INPUT DATA —
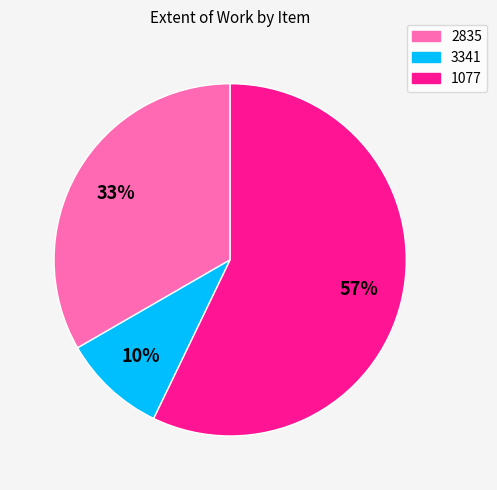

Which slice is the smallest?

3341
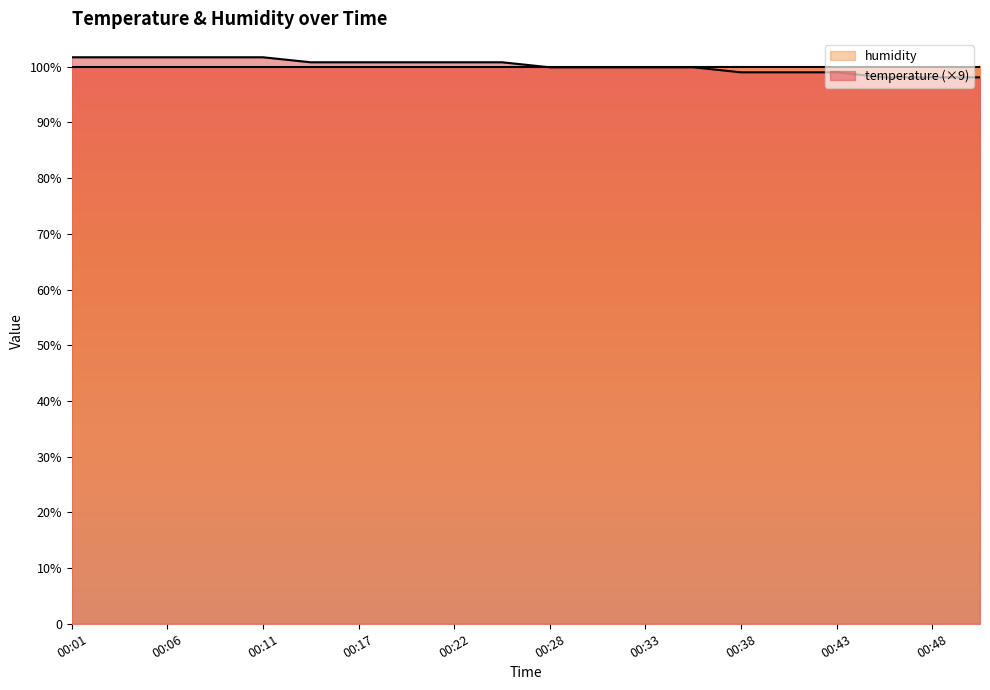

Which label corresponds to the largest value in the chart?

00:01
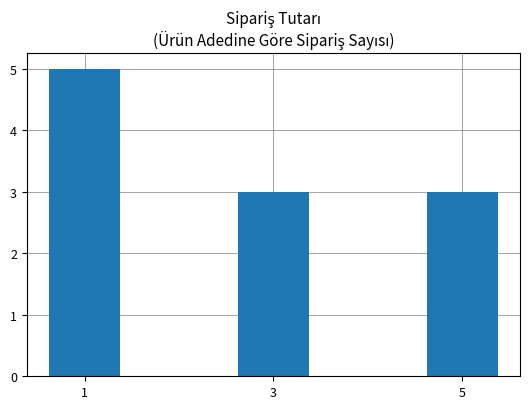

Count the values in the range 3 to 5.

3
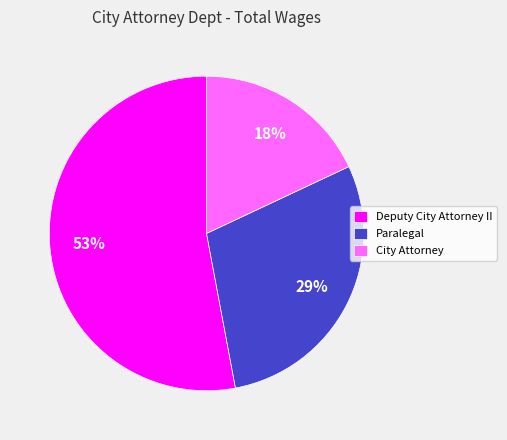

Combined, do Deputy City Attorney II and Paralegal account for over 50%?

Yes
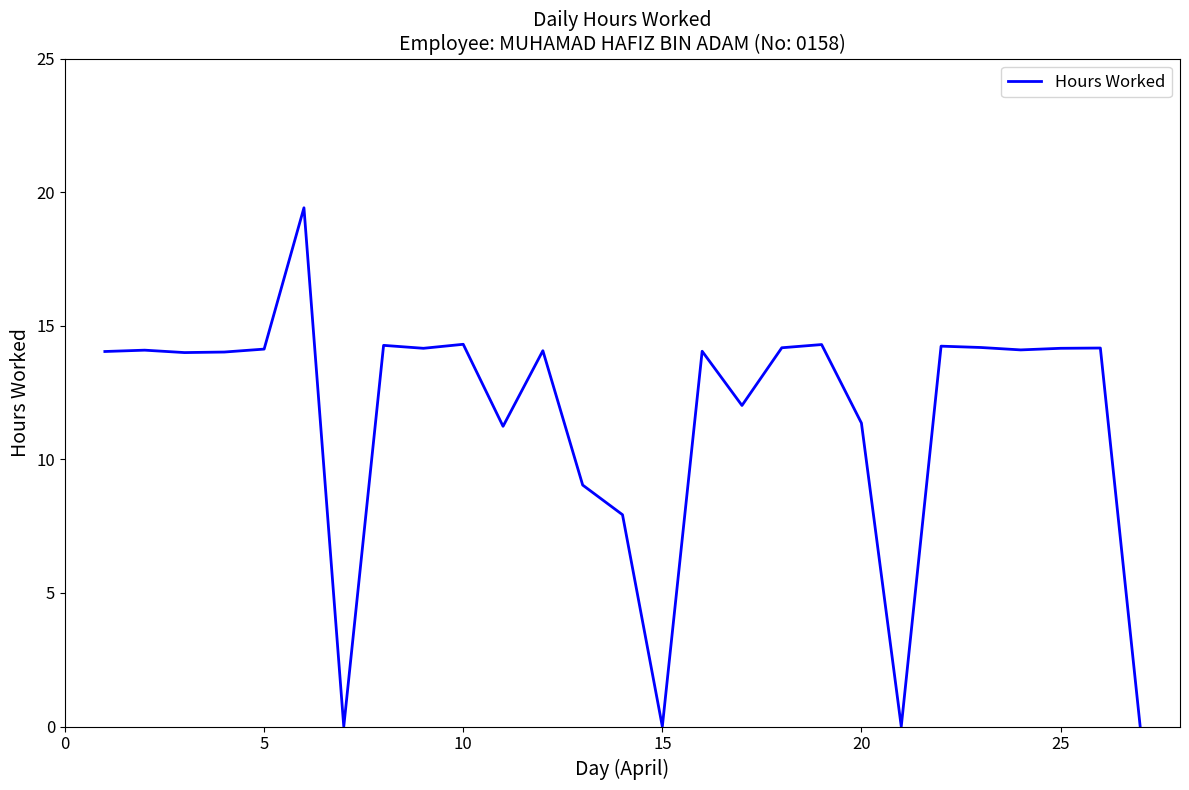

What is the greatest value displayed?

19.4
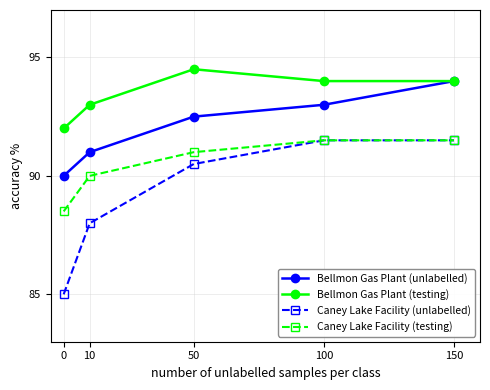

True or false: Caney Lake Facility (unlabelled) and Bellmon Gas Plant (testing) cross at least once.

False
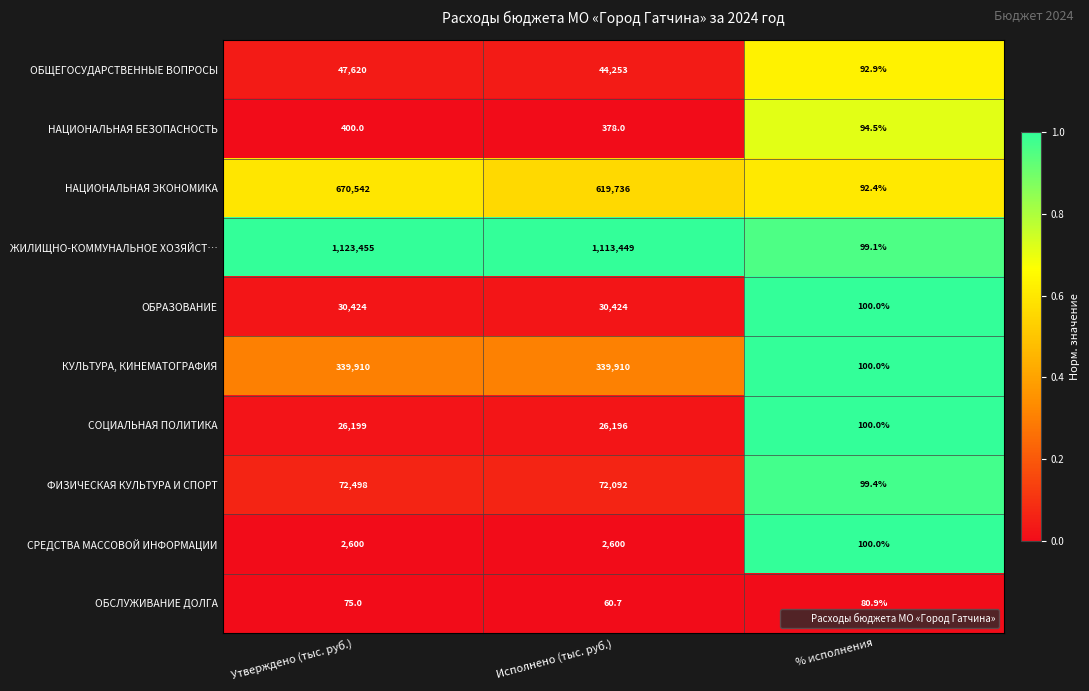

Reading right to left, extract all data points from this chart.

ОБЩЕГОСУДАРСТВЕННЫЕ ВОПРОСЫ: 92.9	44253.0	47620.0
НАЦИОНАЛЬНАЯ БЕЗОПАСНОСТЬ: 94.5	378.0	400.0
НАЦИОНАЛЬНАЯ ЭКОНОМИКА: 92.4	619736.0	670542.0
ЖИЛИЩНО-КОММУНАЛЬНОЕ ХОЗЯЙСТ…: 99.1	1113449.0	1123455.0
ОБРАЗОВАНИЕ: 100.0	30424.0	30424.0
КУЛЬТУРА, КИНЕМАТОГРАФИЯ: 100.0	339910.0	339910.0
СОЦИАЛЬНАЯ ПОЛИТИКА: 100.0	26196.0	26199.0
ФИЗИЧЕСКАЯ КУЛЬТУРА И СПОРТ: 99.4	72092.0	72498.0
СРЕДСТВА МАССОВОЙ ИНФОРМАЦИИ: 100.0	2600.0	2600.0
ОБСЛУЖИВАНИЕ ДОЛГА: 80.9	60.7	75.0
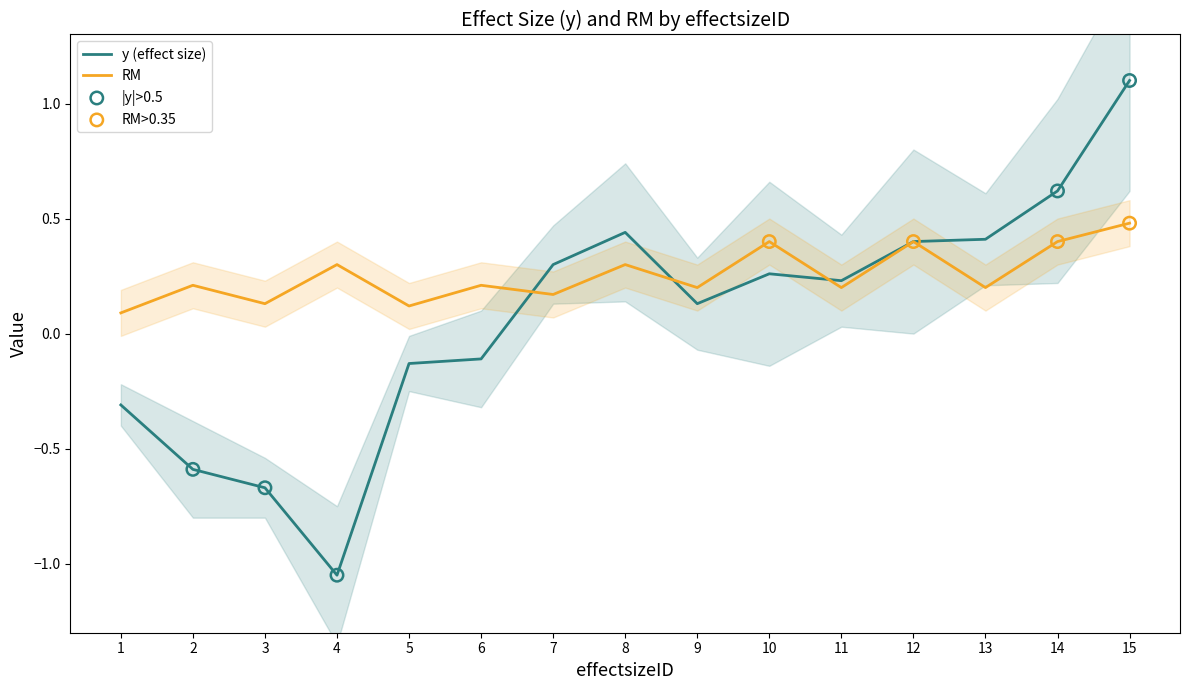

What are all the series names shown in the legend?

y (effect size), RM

PROBLEM STATEMENT —
Put the lines above into a JSON list of strings, one string for each line and no entries for blank lines. Omit the pictures.

EXERCISE RESPONSE —
[
  "Which slice is the smallest?",
  "3341",
  "Which label corresponds to the largest value in the chart?",
  "00:01",
  "Count the values in the range 3 to 5.",
  "3",
  "Combined, do Deputy City Attorney II and Paralegal account for over 50%?",
  "Yes",
  "What is the greatest value displayed?",
  "19.4",
  "True or false: Caney Lake Facility (unlabelled) and Bellmon Gas Plant (testing) cross at least once.",
  "False",
  "Reading right to left, extract all data points from this chart.",
  "ОБЩЕГОСУДАРСТВЕННЫЕ ВОПРОСЫ: 92.9\t44253.0\t47620.0",
  "НАЦИОНАЛЬНАЯ БЕЗОПАСНОСТЬ: 94.5\t378.0\t400.0",
  "НАЦИОНАЛЬНАЯ ЭКОНОМИКА: 92.4\t619736.0\t670542.0",
  "ЖИЛИЩНО-КОММУНАЛЬНОЕ ХОЗЯЙСТ…: 99.1\t1113449.0\t1123455.0",
  "ОБРАЗОВАНИЕ: 100.0\t30424.0\t30424.0",
  "КУЛЬТУРА, КИНЕМАТОГРАФИЯ: 100.0\t339910.0\t339910.0",
  "СОЦИАЛЬНАЯ ПОЛИТИКА: 100.0\t26196.0\t26199.0",
  "ФИЗИЧЕСКАЯ КУЛЬТУРА И СПОРТ: 99.4\t72092.0\t72498.0",
  "СРЕДСТВА МАССОВОЙ ИНФОРМАЦИИ: 100.0\t2600.0\t2600.0",
  "ОБСЛУЖИВАНИЕ ДОЛГА: 80.9\t60.7\t75.0",
  "What are all the series names shown in the legend?",
  "y (effect size), RM"
]